Brennan defied the rigid conventions of his own middle-class origins and the blind respect for authority that held sway in those days to give an unblinking account of how the police, the press, public opinion and political expediency hanged a man on evidence Brennan exposed as a farrago of falsehoods fabricated by prostitutes, thieves and police motivated by the promise of reward or advancement.
It took just 115 days from when Alma Tirtschke, a Hawthorn schoolgirl, was raped and murdered until Colin Ross, a Footscray knockabout, dropped through the hangman’s trapdoor in the grim bluestone building where the National Trust now hosts corporate cocktail parties and sells souvenirs to sightseers.

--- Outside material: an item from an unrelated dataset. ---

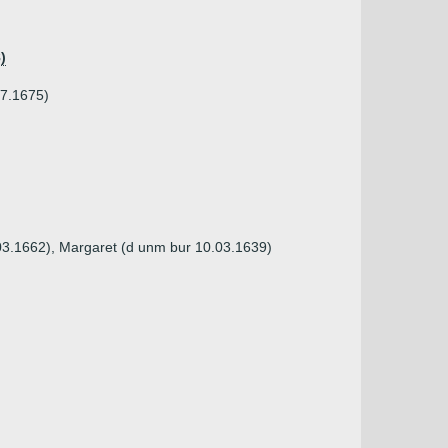
)
07.1675)
.03.1662), Margaret (d unm bur 10.03.1639)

It had taken only a five-day trial for a jury to find the accused man guilty in an atmosphere that Brennan – his junior defence counsel – had likened to the ‘lynch law’ of some American states, where howling mobs still killed people without trial, hanging them from the nearest tree or lamp post.

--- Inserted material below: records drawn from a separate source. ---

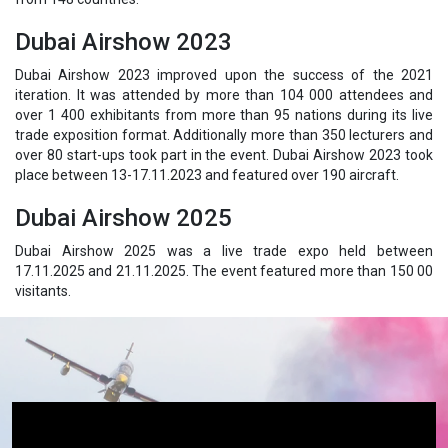
Dubai Airshow 2023
Dubai Airshow 2023 improved upon the success of the 2021
iteration. It was attended by more than 104 000 attendees and
over 1 400 exhibitants from more than 95 nations during its live
trade exposition format. Additionally more than 350 lecturers and
over 80 start-ups took part in the event. Dubai Airshow 2023 took
place between 13-17.11.2023 and featured over 190 aircraft.
Dubai Airshow 2025
Dubai Airshow 2025 was a live trade expo held between
17.11.2025 and 21.11.2025. The event featured more than 150 00
visitants.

Two higher courts had thrown out appeals on the principle that, no matter how dubious the trial evidence might have been, a jury’s decision based on that evidence should not be overturned. The Attorney-General of the day chose politics over process by contemptuously rejecting permission to appeal to the Privy Council in England – giving his decision to a newspaper without bothering to reply to the condemned man’s solicitor.
Those few weeks, in which public opinion was described by a contemporary lawyer as ‘inflamed as it has not been inflamed within the memory of this generation’, greatly affected Thomas Brennan, then fifty four. On the April morning that Ross hanged, Brennan stayed home and wept, one of his relatives told the author of this story. The lawyer with a conscience immediately started writing The Gun Alley Tragedy, a cool analysis of the evidence as compelling today as it was in 1922.